Nelle campagne l’esercito intensificò le sue operazioni contro la guerriglia e iniziò a portare avanti la tattica cosiddetta “Frijoles y fusiles” (fagioli e fucili). I villaggi e le comunità che appoggiavano il governo ricevevano aiuti sotto forma di cibo, mentre chiunque era sospettato di appoggiare la guerriglia marxista (che continuava dal 1960) veniva deportato o ucciso. Grazie a questa tattica, Ríos Montt poté proclamare la vittoria contro la guerriglia nel 1982 (un annunciò che si rivelò prematuro: dopo la sua deposizione la guerriglia riprese e si giunse alla pace soltanto nel 1996).
Le popolazioni di indios Maya furono quelle a soffrire di più per la strategia portata avanti dai militari. Nei documenti dell’esercito dell’epoca si legge che tutti i Maya Ixil erano considerati fiancheggiatori della guerriglia. Nel loro caso non vennero fatte distinzioni tra chi appoggiava la guerriglia e chi il governo. L’esercito portò avanti una politica di trasferimento forzato dalle aree dove risiedevano e, spesso, di sterminio.
Secondo alcuni calcoli di Amnesty International soltanto nei primi mesi del suo governo oltre 10 mila indios vennero ucciso e più di 100 mila costretti a lasciare le loro case. I dati di altre ONG riportano che durante il suo governo il tasso di mortalità dei Maya Ixil fu del 5,5% contro uno 0,7% per il resto della popolazione.
Durante il suo breve mandato vennero organizzati quattro colpi di stato contro di lui. L’ultimo, nell’agosto del 1983, organizzato dal suo stesso ministro della difesa, ebbe successo. Ríos Montt venne deposto, ma non imprigionato. Si calcola che all’epoca del colpo di stato circa mezzo milione di indios erano stati costretti a trasferirsi dalle loro terre – molti in “campi di rieducazione” o nei latifondi dei grandi proprietari terrieri.

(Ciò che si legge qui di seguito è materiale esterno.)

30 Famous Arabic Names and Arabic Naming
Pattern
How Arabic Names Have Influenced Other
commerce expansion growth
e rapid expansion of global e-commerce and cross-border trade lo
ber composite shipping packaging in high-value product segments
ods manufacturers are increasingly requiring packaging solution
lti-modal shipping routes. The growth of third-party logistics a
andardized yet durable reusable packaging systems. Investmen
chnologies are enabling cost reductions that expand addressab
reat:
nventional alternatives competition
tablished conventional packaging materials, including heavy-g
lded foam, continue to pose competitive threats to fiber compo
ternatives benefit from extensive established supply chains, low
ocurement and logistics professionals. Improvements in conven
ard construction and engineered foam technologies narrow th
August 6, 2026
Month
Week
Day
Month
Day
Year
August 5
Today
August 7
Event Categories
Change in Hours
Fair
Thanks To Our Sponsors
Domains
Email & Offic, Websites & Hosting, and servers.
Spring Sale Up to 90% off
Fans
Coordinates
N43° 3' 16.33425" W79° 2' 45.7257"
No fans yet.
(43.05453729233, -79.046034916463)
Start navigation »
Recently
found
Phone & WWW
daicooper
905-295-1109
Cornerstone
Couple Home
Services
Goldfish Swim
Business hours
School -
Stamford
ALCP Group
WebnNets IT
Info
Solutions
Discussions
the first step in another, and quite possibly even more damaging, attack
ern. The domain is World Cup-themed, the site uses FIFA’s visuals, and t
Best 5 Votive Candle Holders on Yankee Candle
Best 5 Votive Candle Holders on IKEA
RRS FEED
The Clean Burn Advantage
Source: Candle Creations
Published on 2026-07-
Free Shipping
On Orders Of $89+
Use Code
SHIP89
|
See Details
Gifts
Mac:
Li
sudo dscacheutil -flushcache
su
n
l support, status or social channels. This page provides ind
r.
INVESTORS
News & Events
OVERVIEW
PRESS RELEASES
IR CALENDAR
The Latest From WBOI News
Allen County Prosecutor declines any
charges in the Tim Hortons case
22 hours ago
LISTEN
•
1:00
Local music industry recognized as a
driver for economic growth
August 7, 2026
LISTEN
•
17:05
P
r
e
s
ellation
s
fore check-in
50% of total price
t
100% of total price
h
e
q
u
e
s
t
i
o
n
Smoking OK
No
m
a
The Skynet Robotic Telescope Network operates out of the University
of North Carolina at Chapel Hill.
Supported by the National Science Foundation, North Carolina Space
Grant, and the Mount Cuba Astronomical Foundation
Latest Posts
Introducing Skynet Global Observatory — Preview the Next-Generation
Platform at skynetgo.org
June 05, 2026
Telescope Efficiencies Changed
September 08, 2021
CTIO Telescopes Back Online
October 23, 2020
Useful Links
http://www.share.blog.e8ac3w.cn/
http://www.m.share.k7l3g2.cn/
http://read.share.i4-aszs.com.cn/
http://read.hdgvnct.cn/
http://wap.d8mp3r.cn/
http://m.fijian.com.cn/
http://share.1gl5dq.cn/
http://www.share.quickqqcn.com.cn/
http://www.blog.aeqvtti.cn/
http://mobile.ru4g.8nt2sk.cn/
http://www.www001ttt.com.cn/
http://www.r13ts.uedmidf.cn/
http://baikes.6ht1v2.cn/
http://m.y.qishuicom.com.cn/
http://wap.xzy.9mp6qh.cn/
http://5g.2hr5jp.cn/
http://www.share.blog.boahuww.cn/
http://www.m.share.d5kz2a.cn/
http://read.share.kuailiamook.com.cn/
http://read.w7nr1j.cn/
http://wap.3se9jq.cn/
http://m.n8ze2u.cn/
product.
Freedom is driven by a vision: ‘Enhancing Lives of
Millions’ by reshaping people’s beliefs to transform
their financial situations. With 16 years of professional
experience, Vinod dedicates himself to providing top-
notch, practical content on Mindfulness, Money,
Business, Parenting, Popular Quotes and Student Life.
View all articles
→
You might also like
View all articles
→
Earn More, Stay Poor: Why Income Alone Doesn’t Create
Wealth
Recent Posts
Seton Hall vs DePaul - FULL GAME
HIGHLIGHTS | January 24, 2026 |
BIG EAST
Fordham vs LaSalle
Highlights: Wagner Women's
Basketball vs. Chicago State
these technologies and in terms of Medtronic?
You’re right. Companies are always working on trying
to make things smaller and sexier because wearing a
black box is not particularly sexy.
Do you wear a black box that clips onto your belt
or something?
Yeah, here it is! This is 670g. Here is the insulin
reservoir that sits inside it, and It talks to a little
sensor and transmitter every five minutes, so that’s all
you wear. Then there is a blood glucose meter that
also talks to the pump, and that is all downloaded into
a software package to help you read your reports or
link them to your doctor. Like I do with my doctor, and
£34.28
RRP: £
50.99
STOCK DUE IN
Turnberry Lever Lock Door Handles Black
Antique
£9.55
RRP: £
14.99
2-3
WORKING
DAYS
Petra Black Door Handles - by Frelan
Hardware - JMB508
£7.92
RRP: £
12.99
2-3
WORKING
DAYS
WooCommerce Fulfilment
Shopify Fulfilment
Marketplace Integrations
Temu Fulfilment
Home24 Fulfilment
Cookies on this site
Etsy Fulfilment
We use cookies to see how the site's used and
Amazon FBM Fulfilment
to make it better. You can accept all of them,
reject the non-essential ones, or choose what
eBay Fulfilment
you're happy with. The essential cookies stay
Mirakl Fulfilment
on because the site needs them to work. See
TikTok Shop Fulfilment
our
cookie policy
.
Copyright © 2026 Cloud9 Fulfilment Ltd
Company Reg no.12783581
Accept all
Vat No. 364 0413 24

Nel 1989 Ríos Montt fondò un partito, il Fronte Repubblicano del Guatemala. Si candidò varie volte alla presidenza, senza mai riuscire a vincere, ma venne eletto diverse volte in parlamento, godendo quindi dell’immunità dai procedimenti giudiziari legata alla carica. Il suo ultimo mandato è scaduto il 26 gennaio 2012, permettendo l’inizio del processo contro di lui per crimini contro l’umanità e genocidio.
Ieri, dopo la condanna, Ríos Montt è stato portato direttamente in prigione, dove ha detto di essere «pronto ad andare». Non è ancora chiaro se resterà in prigione. I suoi avvocati hanno annunciato che faranno appello contro la sentenza, mentre diverse eccezioni sollevate nel corso del processo contro il tribunale devono ancora essere valutate.